Amplified Testing with GenAI

The goal of using machine intelligence, such as GenAI, in quality engineering and testing is not to take people out of the loop. Instead, the goal is to make quality engineering and testing
easier and faster, just as traditional tools support any kind of activity. Some tasks that couldn’t be done before are now possible thanks to GenAI, such as creating draft requirements based
on the transcript of an online meeting. So, it is about enablement, effectiveness and efficiency.


Using GenAI-based tooling is the means to a goal. To actually set the goal and work towards that goal, amplified testing (abbreviated to Amp testing) is used. GenAI, imitating intelligent human behavior and applying predictive analytics, can help us to get there. To meet the challenges
presented by accelerating delivery speed with increasing technical complexity, we need to follow a very simple imperative: Test smarter!

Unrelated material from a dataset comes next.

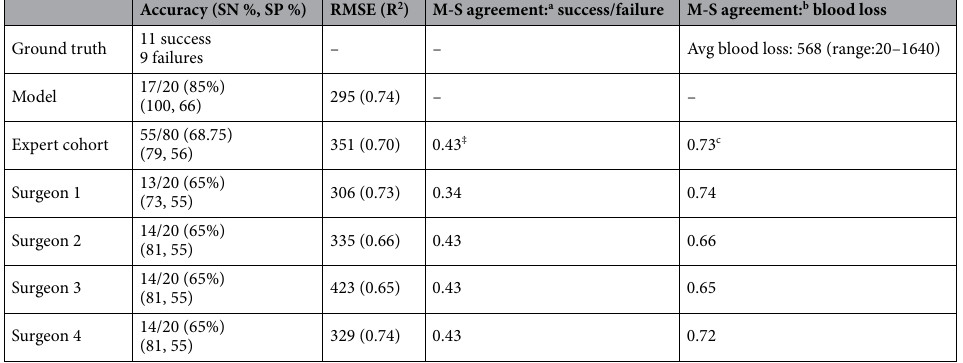
Table 1. Results comparing deep learning model with expert Surgeons. SN: sensitivity; SP: specificity; M-S: model-surgeon. a Kappa coefficient. b Inter-class coefficient. c Inter-Surgeon Agreement: Success/Failure = 0.95, Blood-Loss:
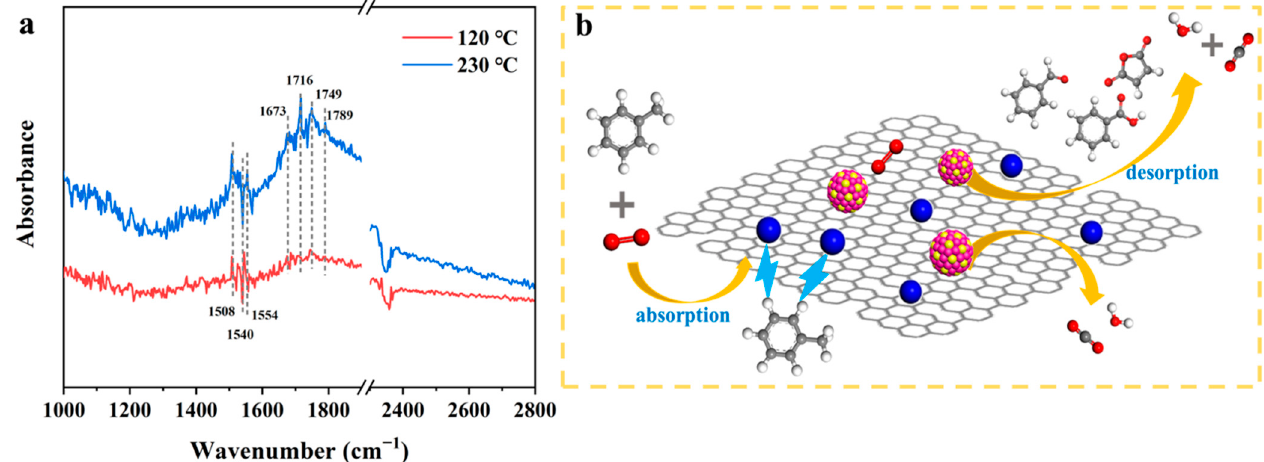
Figure 11. In situ DRIFTS spectrum of PtCo 3 -su ( a ) and probable toluene oxidation mechanism on PtCo 3 -su catalyst ( b ).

Test Design Supported by GenAI

The first test design techniques were documented in the 1970s, half a century ago. However, these techniques are often not applied because testers find them difficult to use, so it’s very helpful when a GenAI tool can facilitate their application. We could supply design documents and requirement specifications, preferably in a structured format. The GenAI tool will then identify which paths, and/or conditions and/or input and output values are in this test basis and creates test cases to validate the test object against it.
For some test design techniques (for example, boundary value analysis with 3 values) a tester can write a straightforward prompt for an LLM and get satisfactory test cases. For more complex test design techniques, however, a simple prompt is not enough. Because of the complexity of the prompts needed — including RAG to instruct the GenAI tool on the workflow — a better approach is often to have a “low-prompt” GenAI-based tool that uses a user interface to gather the required input from the tester and, after executing one or more pre-crafted prompts, provides the results back to the user through the same interface.
This relieves the burden of creating (and testing!) large prompts to apply more complex test design techniques. An example of such GenAI based tool is Sogeti’s “GenAI Amplifier”.
It is also important to recognize that GenAI is non-deterministic. Certain test design techniques rely on well-defined algorithms, which GenAI may struggle to follow reliably. In such cases, use a traditionally programmed algorithm and instruct GenAI to call that program and further process the results for the user. An example of a tool to be included in a prompt for GenAI is the well-known long-existing pairwise testing algorithm “PICT” (Pairwise Independent Combinatorial Testing) of Microsoft that has been relied upon by testers for about 3 decades.